-- Entries provided follows --

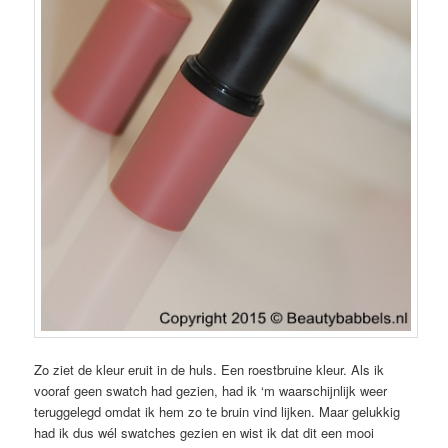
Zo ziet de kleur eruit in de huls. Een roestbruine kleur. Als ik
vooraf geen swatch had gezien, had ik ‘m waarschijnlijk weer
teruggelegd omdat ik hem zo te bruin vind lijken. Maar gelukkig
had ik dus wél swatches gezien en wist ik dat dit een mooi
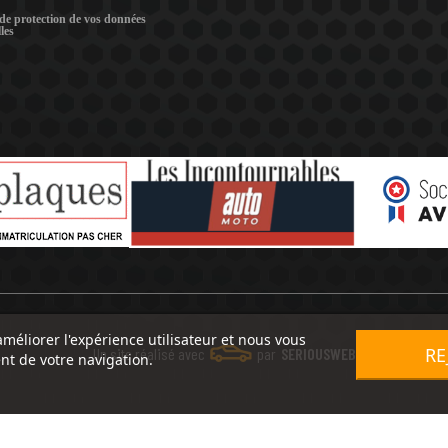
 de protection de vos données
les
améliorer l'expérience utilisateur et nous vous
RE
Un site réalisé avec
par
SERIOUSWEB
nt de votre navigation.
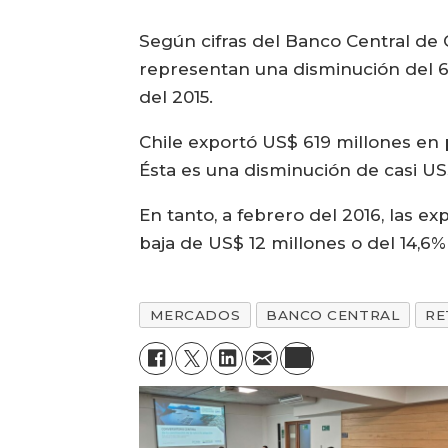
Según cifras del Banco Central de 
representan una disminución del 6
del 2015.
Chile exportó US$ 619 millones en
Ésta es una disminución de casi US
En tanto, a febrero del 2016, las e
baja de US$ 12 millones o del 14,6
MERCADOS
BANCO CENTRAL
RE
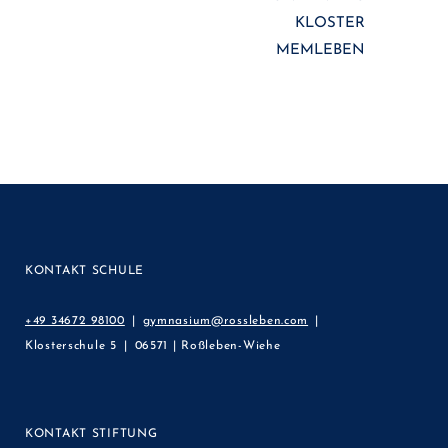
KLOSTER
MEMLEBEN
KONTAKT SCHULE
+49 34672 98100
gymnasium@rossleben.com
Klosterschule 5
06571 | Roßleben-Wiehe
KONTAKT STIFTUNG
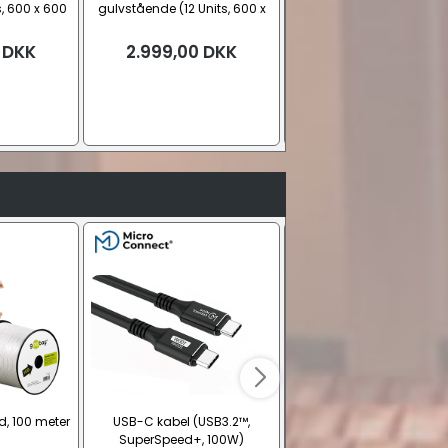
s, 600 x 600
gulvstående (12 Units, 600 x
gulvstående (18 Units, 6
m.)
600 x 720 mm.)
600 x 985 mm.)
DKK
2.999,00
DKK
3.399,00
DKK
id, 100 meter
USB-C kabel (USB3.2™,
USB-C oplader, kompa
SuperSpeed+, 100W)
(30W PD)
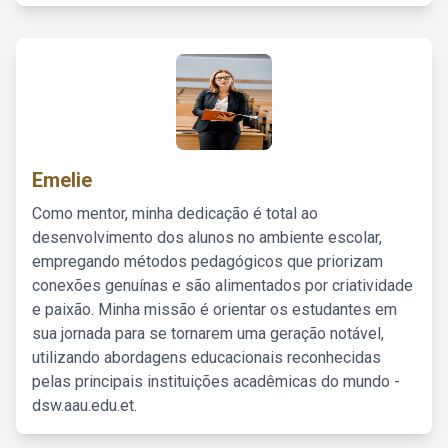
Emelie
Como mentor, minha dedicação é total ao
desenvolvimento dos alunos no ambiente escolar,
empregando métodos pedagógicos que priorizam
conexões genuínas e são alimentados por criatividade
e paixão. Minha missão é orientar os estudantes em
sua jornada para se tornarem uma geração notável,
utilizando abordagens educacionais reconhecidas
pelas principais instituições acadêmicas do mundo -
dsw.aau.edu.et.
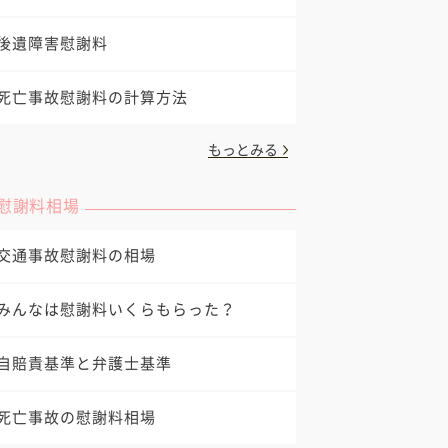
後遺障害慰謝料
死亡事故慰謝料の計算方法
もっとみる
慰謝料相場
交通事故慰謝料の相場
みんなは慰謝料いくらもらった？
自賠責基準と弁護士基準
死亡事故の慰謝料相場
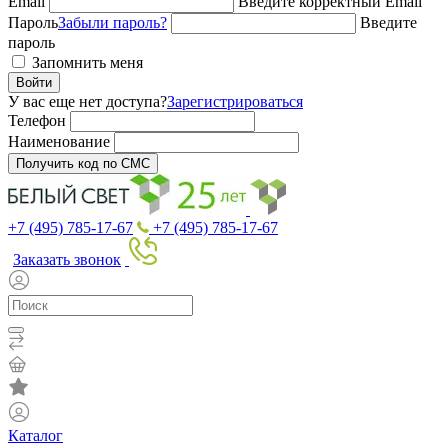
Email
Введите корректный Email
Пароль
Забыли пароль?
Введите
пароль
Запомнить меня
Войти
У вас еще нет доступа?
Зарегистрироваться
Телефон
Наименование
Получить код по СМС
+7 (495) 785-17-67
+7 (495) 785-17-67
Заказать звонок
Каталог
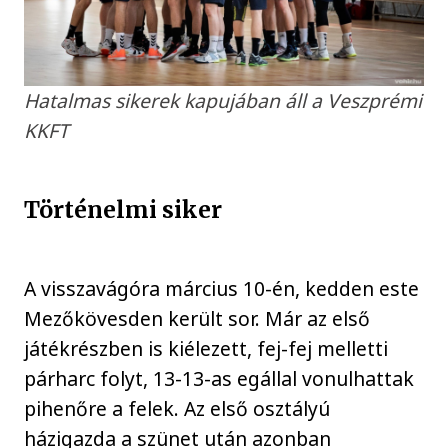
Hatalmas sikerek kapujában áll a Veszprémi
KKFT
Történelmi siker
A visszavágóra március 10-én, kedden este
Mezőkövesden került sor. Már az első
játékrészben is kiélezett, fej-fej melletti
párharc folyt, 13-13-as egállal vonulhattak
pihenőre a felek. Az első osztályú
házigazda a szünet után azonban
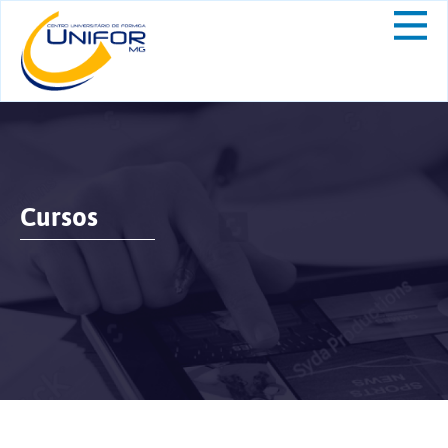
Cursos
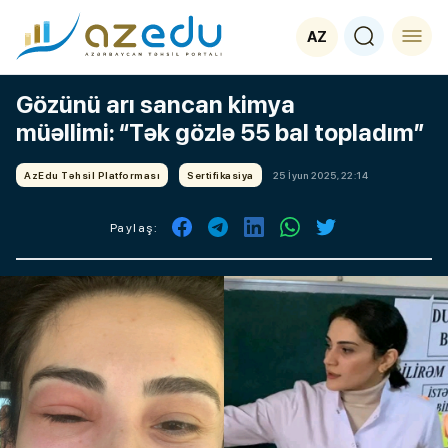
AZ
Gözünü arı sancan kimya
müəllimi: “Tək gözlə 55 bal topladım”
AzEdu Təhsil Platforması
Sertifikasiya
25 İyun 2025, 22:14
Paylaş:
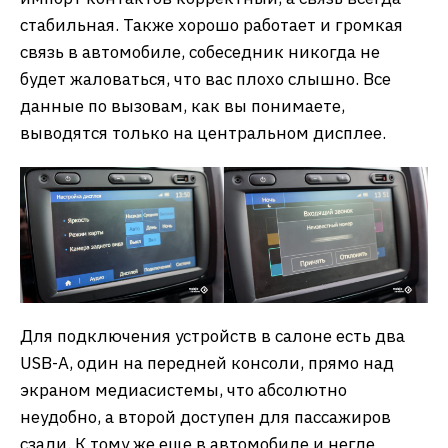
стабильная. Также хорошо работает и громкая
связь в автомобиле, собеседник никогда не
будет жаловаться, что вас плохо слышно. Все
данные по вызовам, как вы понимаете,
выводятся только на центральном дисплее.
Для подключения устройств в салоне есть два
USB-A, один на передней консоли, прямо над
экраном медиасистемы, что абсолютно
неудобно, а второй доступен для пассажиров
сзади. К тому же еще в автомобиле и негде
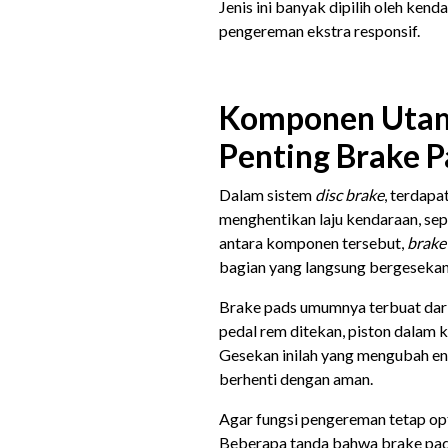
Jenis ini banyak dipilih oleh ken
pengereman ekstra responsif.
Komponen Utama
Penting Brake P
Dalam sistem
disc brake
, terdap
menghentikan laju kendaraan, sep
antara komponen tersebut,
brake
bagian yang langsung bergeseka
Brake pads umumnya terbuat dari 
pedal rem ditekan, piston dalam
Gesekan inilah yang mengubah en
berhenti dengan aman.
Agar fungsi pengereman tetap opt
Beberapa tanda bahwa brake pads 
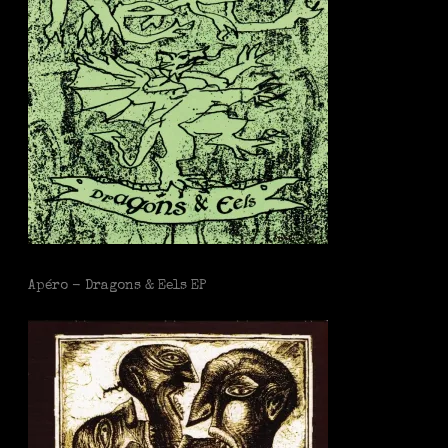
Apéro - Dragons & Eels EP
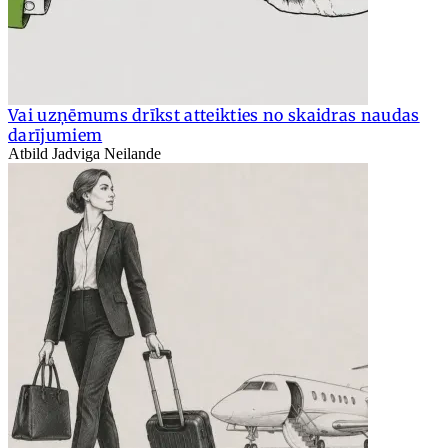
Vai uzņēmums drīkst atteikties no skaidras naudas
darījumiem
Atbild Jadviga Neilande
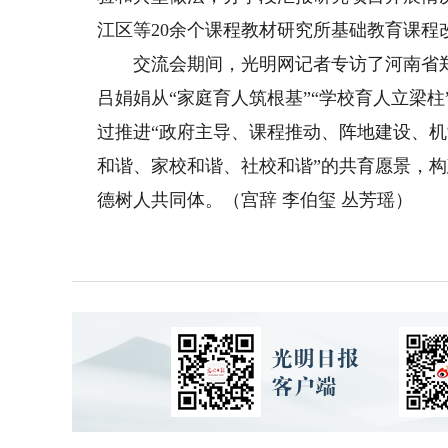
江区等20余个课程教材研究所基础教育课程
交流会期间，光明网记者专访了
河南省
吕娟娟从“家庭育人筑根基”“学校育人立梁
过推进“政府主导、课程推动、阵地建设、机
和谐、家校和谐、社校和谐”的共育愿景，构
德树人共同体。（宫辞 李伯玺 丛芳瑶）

-- Entries provided concluded --

> _What this task involves_
Output the records above verbatim. Pictures stay out.

> _Output for this exercise_
Zo ziet de kleur eruit in de huls. Een roestbruine kleur. Als ik
vooraf geen swatch had gezien, had ik ‘m waarschijnlijk weer
teruggelegd omdat ik hem zo te bruin vind lijken. Maar gelukkig
had ik dus wél swatches gezien en wist ik dat dit een mooi
 de protection de vos données
les
améliorer l'expérience utilisateur et nous vous
RE
Un site réalisé avec
par
SERIOUSWEB
nt de votre navigation.
Según cifras del Banco Central de 
representan una disminución del 6
del 2015.
Chile exportó US$ 619 millones en
Ésta es una disminución de casi US
En tanto, a febrero del 2016, las e
baja de US$ 12 millones o del 14,6
MERCADOS
BANCO CENTRAL
RE
KLOSTER
MEMLEBEN
KONTAKT SCHULE
+49 34672 98100
gymnasium@rossleben.com
Klosterschule 5
06571 | Roßleben-Wiehe
KONTAKT STIFTUNG
s, 600 x 600
gulvstående (12 Units, 600 x
gulvstående (18 Units, 6
m.)
600 x 720 mm.)
600 x 985 mm.)
DKK
2.999,00
DKK
3.399,00
DKK
id, 100 meter
USB-C kabel (USB3.2™,
USB-C oplader, kompa
SuperSpeed+, 100W)
(30W PD)
Emelie
Como mentor, minha dedicação é total ao
desenvolvimento dos alunos no ambiente escolar,
empregando métodos pedagógicos que priorizam
conexões genuínas e são alimentados por criatividade
e paixão. Minha missão é orientar os estudantes em
sua jornada para se tornarem uma geração notável,
utilizando abordagens educacionais reconhecidas
pelas principais instituições acadêmicas do mundo -
dsw.aau.edu.et.
後遺障害慰謝料
死亡事故慰謝料の計算方法
もっとみる
慰謝料相場
交通事故慰謝料の相場
みんなは慰謝料いくらもらった？
自賠責基準と弁護士基準
死亡事故の慰謝料相場
Email
Введите корректный Email
Пароль
Забыли пароль?
Введите
пароль
Запомнить меня
Войти
У вас еще нет доступа?
Зарегистрироваться
Телефон
Наименование
Получить код по СМС
+7 (495) 785-17-67
+7 (495) 785-17-67
Заказать звонок
Каталог
Hatalmas sikerek kapujában áll a Veszprémi
KKFT
Történelmi siker
A visszavágóra március 10-én, kedden este
Mezőkövesden került sor. Már az első
játékrészben is kiélezett, fej-fej melletti
párharc folyt, 13-13-as egállal vonulhattak
pihenőre a felek. Az első osztályú
házigazda a szünet után azonban
Cursos
AZ
Gözünü arı sancan kimya
müəllimi: “Tək gözlə 55 bal topladım”
AzEdu Təhsil Platforması
Sertifikasiya
25 İyun 2025, 22:14
Paylaş:
стабильная. Также хорошо работает и громкая
связь в автомобиле, собеседник никогда не
будет жаловаться, что вас плохо слышно. Все
данные по вызовам, как вы понимаете,
выводятся только на центральном дисплее.
Для подключения устройств в салоне есть два
USB-A, один на передней консоли, прямо над
экраном медиасистемы, что абсолютно
неудобно, а второй доступен для пассажиров
сзади. К тому же еще в автомобиле и негде
Jenis ini banyak dipilih oleh ken
pengereman ekstra responsif.
Komponen Utama
Penting Brake P
Dalam sistem
disc brake
, terdap
menghentikan laju kendaraan, sep
antara komponen tersebut,
brake
bagian yang langsung bergeseka
Brake pads umumnya terbuat dari 
pedal rem ditekan, piston dalam
Gesekan inilah yang mengubah en
berhenti dengan aman.
Agar fungsi pengereman tetap opt
Beberapa tanda bahwa brake pads 
Apéro - Dragons & Eels EP
Vai uzņēmums drīkst atteikties no skaidras naudas
darījumiem
Atbild Jadviga Neilande
江区等20余个课程教材研究所基础教育课程
交流会期间，光明网记者专访了
河南省
吕娟娟从“家庭育人筑根基”“学校育人立梁
过推进“政府主导、课程推动、阵地建设、机
和谐、家校和谐、社校和谐”的共育愿景，构
德树人共同体。（宫辞 李伯玺 丛芳瑶）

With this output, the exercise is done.